# 課題内容
次のデータから、「available」という語を含む行をすべて選び出しなさい。大文字と小文字は区別すること。

# 表示データ
------------------------------------------------------------------------
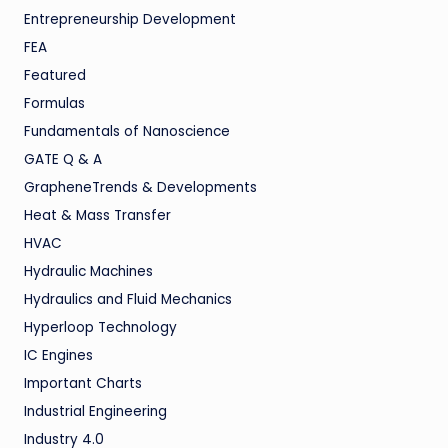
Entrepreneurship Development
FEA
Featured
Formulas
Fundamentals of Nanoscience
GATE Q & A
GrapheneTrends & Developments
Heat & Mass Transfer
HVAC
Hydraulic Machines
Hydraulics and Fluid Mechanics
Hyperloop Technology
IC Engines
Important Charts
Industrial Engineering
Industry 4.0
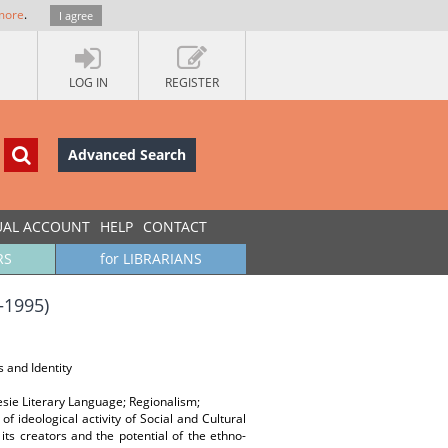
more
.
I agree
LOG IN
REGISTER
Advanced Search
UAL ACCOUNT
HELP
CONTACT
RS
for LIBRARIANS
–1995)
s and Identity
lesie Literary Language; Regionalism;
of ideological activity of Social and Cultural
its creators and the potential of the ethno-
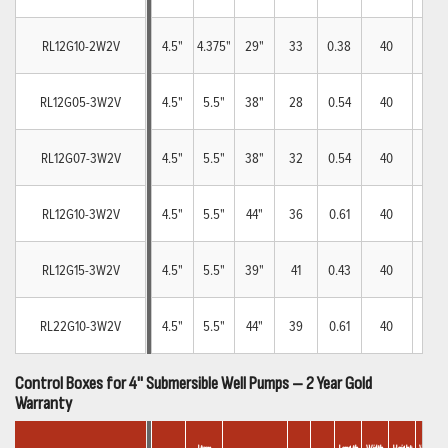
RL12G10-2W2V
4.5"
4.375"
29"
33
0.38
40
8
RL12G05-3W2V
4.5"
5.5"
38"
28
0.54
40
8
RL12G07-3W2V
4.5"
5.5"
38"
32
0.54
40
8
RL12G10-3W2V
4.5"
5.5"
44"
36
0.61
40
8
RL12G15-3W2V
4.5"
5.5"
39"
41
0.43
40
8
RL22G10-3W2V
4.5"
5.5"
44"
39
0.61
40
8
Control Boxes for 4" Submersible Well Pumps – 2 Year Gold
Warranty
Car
------------------------------------------------------------------------
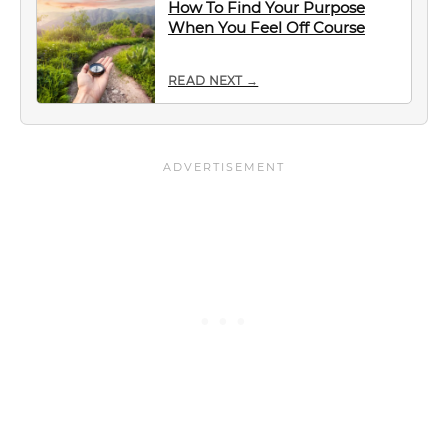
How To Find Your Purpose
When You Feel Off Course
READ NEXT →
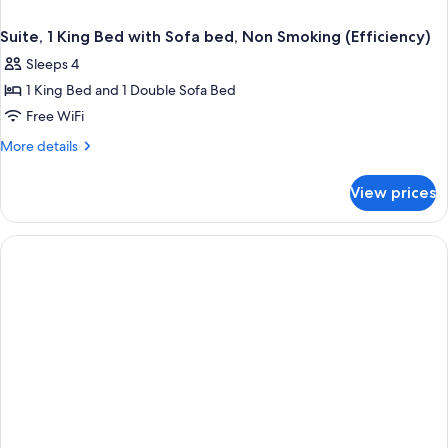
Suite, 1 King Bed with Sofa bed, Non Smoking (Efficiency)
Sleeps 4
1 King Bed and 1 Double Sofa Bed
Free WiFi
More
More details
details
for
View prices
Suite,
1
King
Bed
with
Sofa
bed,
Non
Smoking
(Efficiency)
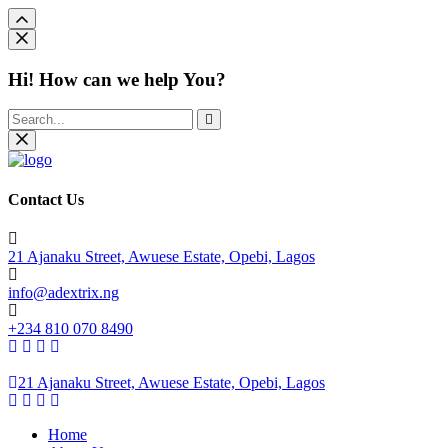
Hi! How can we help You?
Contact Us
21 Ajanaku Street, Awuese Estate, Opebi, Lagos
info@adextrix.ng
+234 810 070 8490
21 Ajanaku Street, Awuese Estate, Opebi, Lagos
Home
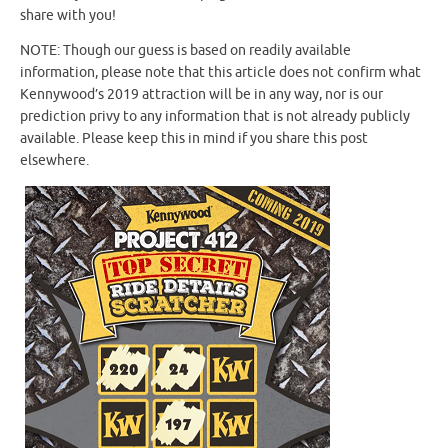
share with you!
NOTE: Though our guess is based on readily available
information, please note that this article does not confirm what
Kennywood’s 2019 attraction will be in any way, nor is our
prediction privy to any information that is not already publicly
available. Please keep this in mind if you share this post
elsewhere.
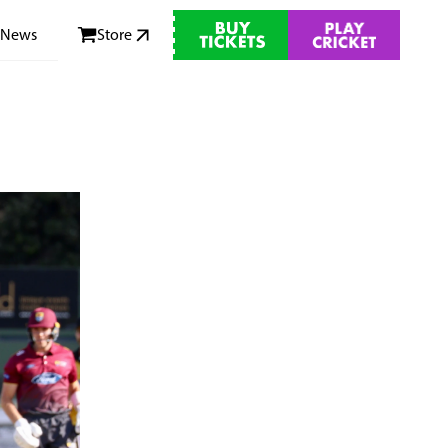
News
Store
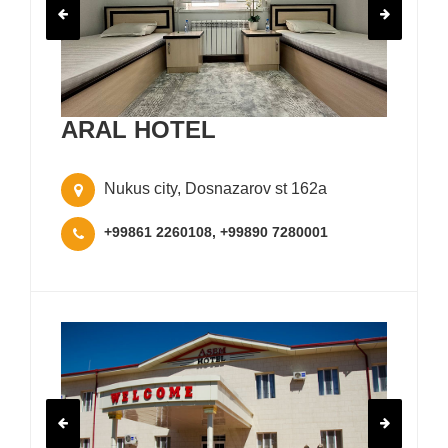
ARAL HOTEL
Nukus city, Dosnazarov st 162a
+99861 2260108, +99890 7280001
------------------------------------------------------------------------
# 演習の結果
NOTE: Though our guess is based on readily available
available. Please keep this in mind if you share this post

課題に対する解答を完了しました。